Inevitably, multilateralism brings its own costs and risks. Should world power indeed grow more collegial, America will experience new constraints. Meaningful limits on greenhouse gas emissions could limit economic growth. More egalitarian world economic relations could end some advantageous terms of trade for America. These are the fruits of empire, and Americans share in them, whether they intend to or not.

But such benefits will not outlast the heyday of the system that enforces them. The one thing that we know for sure about empires is that they do not last forever. In America's case, the magic formula combining economic might, technological mastery, and overwhelming military power will surely one day fail. Living through imperial decline is never pleasant for the parties concerned-witness, most recently, the collapse of the Soviet Empire. We ought to be asking what will be left, when America can no longer, at least single-handedly, enforce its will anywhere and everywhere around the world?

Americans-and thoughtful, politically active citizens of the entire world community-have a historic opportunity to help create arrangements that can endure, even as particular world power constellations come and go. This could mean institutions for environmental protection, for ready defense against aggressive war, for protection of rights of embattled minorities; for prosecution of crimes against humanity-the list of alluring possibilities goes on and on. In the long view, these opportunities surely warrant extraordinary efforts to attain.

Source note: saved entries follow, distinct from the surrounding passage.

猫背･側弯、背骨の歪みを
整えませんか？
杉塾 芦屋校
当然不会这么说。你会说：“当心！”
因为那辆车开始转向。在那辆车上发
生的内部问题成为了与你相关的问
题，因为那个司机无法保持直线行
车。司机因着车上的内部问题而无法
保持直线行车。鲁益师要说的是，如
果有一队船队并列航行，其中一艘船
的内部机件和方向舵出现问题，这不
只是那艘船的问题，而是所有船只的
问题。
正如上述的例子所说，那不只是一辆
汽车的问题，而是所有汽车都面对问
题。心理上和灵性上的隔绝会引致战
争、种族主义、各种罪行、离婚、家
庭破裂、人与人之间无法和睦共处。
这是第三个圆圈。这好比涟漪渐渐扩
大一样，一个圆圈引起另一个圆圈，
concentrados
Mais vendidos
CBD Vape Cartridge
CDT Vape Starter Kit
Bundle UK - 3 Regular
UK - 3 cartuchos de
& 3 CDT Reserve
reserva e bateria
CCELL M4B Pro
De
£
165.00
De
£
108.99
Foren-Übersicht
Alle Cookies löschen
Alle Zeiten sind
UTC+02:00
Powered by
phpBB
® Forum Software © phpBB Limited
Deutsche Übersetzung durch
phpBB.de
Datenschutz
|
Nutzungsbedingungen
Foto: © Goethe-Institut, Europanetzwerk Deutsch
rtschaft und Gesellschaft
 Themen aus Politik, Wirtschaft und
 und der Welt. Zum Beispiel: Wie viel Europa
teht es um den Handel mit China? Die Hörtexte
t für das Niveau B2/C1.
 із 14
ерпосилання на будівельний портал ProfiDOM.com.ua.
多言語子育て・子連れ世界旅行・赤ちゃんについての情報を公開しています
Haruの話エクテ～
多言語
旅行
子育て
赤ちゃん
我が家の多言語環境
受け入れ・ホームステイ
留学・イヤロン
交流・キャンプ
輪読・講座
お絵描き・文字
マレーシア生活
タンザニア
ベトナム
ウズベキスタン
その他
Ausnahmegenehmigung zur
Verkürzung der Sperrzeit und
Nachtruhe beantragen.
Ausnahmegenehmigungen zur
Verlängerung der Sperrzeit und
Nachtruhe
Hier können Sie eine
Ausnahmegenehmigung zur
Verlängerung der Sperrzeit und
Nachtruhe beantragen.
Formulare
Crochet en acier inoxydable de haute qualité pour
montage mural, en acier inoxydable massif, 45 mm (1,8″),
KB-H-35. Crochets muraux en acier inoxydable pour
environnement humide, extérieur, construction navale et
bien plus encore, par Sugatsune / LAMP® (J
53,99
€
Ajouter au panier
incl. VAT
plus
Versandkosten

By contrast, the imperial wisdom of the Bush administration betrays a shockingly short time perspective. As in its energy policies, the inner circle of the current regime insists on exploiting short-term advantage, disparaging any consideration of the world we will leave our children when the conditions of that advantage are exhausted. Like the world's reserves of fossil fuels, the conditions supporting American hegemony are finite. But for the imperial vision, what matters is supremacy in the here and now. It is a profoundly irresponsible approach to statecraft; the future it portends is desolate.

The worst of it is the chances that are being wasted. The world is arguably a less dangerous place now than it has been in many decades. With the end of the Manichean struggle between the Soviet system and the "free world," we ought to realize a "peace dividend" in terms of more than just money. The pre-eminence of the world's liberal democracies, in command of successful market economies, could well provide an incubator for the sort of multilateral global community entertained here. One has to wonder: if the shift to such an order is not possible now, at a moment of relative prosperity and stability, when will the moment come?

It is our role, on the left, to pose this question. We have no more crucial or distinctive contribution to make.